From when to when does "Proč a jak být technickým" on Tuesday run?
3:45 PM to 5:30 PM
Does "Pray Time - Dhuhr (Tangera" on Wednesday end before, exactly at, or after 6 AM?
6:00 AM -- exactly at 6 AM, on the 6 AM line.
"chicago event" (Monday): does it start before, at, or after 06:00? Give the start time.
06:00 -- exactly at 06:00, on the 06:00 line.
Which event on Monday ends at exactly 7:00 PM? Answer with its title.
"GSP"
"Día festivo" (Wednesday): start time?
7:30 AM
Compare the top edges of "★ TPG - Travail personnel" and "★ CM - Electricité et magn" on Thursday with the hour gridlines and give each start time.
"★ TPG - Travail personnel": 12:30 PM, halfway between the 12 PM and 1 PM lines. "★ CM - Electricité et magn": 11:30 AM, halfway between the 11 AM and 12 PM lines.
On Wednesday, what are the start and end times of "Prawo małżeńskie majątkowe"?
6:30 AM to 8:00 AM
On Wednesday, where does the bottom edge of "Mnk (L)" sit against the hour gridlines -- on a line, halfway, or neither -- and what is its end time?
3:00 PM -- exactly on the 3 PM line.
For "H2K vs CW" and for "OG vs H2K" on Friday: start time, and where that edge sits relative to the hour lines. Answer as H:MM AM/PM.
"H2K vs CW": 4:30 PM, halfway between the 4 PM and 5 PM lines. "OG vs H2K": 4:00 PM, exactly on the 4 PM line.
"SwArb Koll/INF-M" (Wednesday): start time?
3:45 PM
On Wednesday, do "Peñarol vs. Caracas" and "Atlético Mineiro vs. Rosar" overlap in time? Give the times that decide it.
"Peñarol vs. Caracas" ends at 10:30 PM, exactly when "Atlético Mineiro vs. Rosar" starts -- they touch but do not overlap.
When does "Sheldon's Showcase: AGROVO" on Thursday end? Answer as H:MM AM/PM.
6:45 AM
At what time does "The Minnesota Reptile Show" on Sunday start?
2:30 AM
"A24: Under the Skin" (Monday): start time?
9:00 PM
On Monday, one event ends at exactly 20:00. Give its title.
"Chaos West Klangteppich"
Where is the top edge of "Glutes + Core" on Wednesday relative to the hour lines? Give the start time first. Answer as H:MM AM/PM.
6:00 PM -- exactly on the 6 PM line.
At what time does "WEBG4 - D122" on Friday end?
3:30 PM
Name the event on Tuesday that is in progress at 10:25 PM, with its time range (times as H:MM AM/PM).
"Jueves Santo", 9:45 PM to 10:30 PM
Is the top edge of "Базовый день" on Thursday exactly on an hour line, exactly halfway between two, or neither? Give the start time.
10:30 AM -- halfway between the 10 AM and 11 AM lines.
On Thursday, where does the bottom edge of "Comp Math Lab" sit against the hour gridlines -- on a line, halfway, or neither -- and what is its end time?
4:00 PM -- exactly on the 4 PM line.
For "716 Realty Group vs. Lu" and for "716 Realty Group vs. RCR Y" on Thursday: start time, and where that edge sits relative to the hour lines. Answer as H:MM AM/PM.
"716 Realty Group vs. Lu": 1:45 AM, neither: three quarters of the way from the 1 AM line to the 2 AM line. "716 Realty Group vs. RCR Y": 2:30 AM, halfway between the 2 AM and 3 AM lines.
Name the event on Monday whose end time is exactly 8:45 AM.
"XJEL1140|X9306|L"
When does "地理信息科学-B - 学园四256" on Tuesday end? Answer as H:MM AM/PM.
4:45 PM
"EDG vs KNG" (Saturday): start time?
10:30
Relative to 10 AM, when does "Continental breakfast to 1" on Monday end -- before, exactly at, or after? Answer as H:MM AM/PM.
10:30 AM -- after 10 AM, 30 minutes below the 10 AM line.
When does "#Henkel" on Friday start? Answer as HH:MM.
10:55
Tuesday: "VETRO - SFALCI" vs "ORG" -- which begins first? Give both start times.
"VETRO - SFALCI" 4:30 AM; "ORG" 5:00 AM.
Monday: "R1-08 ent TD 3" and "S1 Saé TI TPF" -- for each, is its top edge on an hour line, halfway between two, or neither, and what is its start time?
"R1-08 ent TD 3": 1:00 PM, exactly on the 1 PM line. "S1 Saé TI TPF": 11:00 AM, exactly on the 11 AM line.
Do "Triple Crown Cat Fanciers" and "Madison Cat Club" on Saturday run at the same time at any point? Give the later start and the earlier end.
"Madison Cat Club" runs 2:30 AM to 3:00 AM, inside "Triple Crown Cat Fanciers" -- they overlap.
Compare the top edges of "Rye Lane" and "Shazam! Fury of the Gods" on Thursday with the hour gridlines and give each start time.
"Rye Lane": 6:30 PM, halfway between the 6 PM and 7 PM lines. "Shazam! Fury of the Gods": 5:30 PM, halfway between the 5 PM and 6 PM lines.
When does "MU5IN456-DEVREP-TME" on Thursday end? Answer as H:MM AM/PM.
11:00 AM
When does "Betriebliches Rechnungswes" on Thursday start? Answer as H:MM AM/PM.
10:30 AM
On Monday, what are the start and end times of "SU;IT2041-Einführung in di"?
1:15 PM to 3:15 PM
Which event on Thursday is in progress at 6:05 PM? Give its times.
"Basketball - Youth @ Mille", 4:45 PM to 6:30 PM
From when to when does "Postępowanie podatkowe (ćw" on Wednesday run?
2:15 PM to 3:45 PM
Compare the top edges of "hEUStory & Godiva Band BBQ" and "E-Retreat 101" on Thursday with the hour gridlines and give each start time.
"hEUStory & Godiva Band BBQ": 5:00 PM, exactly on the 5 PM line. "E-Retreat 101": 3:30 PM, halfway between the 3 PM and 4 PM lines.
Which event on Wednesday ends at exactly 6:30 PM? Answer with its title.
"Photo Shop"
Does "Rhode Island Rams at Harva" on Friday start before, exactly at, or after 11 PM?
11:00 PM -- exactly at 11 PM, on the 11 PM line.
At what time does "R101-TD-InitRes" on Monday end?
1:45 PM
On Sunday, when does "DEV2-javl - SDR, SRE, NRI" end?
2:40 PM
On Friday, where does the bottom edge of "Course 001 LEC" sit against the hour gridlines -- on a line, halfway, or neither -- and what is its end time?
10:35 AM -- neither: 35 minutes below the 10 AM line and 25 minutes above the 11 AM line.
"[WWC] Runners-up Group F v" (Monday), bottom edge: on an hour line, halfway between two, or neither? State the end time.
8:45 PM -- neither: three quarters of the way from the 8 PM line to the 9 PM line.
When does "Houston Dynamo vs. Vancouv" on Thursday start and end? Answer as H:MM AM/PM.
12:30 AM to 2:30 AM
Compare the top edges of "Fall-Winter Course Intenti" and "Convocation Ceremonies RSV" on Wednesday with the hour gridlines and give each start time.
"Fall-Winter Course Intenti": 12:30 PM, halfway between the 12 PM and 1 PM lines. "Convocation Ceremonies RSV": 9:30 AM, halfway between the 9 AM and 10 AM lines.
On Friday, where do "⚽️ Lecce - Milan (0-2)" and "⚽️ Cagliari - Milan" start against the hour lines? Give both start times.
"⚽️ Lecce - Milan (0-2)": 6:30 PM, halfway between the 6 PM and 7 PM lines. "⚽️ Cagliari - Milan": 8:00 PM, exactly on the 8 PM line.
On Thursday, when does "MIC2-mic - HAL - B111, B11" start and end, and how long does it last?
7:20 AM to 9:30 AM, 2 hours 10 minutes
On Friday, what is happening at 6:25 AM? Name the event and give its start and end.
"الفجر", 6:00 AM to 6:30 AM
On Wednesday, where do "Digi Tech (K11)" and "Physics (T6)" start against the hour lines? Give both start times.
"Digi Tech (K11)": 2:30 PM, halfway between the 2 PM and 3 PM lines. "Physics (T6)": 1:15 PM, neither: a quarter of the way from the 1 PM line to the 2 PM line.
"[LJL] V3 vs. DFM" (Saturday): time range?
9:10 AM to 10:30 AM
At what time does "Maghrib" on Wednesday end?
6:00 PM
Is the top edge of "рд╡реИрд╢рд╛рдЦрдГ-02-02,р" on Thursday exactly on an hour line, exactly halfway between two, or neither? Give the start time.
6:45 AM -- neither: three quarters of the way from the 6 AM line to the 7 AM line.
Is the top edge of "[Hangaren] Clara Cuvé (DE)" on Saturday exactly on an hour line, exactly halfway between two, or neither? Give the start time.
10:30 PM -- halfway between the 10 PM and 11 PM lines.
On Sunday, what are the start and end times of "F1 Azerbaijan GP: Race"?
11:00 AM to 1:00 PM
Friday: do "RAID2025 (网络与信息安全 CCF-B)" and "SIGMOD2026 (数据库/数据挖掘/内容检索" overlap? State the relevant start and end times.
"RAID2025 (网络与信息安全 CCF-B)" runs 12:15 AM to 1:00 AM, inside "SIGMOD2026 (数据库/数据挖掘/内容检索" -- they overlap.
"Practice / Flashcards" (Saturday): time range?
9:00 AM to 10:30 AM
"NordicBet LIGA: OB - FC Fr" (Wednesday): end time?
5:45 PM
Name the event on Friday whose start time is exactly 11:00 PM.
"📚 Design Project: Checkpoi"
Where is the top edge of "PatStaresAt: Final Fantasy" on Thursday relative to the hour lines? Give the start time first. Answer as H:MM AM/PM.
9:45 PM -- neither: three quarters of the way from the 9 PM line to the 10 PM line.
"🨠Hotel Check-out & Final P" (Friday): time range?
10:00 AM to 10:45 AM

—————

→ **Given instruction**
Starting at the line with "Which event on Thursday" and ending at the line with "12:30 AM to 2:30 AM", lay out that stretch of the data above as a numbered list, one line per item, with blank lines left out.

→ **Solution for this exercise**
1. Which event on Thursday is in progress at 6:05 PM? Give its times.
2. "Basketball - Youth @ Mille", 4:45 PM to 6:30 PM
3. From when to when does "Postępowanie podatkowe (ćw" on Wednesday run?
4. 2:15 PM to 3:45 PM
5. Compare the top edges of "hEUStory & Godiva Band BBQ" and "E-Retreat 101" on Thursday with the hour gridlines and give each start time.
6. "hEUStory & Godiva Band BBQ": 5:00 PM, exactly on the 5 PM line. "E-Retreat 101": 3:30 PM, halfway between the 3 PM and 4 PM lines.
7. Which event on Wednesday ends at exactly 6:30 PM? Answer with its title.
8. "Photo Shop"
9. Does "Rhode Island Rams at Harva" on Friday start before, exactly at, or after 11 PM?
10. 11:00 PM -- exactly at 11 PM, on the 11 PM line.
11. At what time does "R101-TD-InitRes" on Monday end?
12. 1:45 PM
13. On Sunday, when does "DEV2-javl - SDR, SRE, NRI" end?
14. 2:40 PM
15. On Friday, where does the bottom edge of "Course 001 LEC" sit against the hour gridlines -- on a line, halfway, or neither -- and what is its end time?
16. 10:35 AM -- neither: 35 minutes below the 10 AM line and 25 minutes above the 11 AM line.
17. "[WWC] Runners-up Group F v" (Monday), bottom edge: on an hour line, halfway between two, or neither? State the end time.
18. 8:45 PM -- neither: three quarters of the way from the 8 PM line to the 9 PM line.
19. When does "Houston Dynamo vs. Vancouv" on Thursday start and end? Answer as H:MM AM/PM.
20. 12:30 AM to 2:30 AM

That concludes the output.